Exercise directions: Please return every line from the entries that has the string "left" in it.

Saved entries
↓
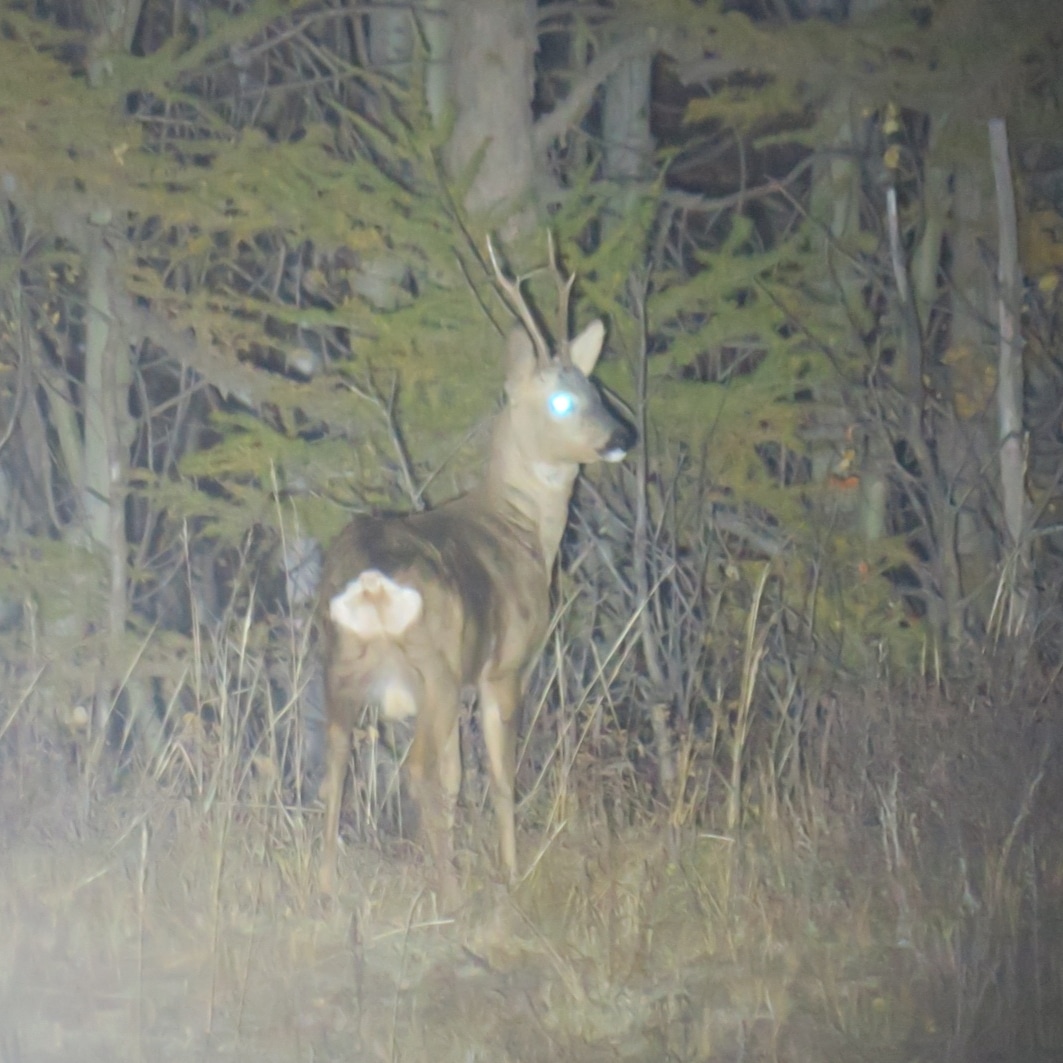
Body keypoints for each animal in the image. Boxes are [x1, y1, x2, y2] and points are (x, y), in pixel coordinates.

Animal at [318, 237, 636, 901]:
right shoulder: (502, 667)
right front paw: (509, 872)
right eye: (562, 399)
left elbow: (458, 777)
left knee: (334, 767)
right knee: (413, 772)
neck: (521, 528)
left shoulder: (465, 681)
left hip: (338, 667)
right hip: (429, 673)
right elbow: (499, 778)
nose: (623, 435)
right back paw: (449, 895)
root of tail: (371, 583)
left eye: (595, 389)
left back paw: (327, 890)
↑
Result of this task:
left elbow: (458, 777)
left knee: (334, 767)
left shoulder: (465, 681)
left hip: (338, 667)
left eye: (595, 389)
left back paw: (327, 890)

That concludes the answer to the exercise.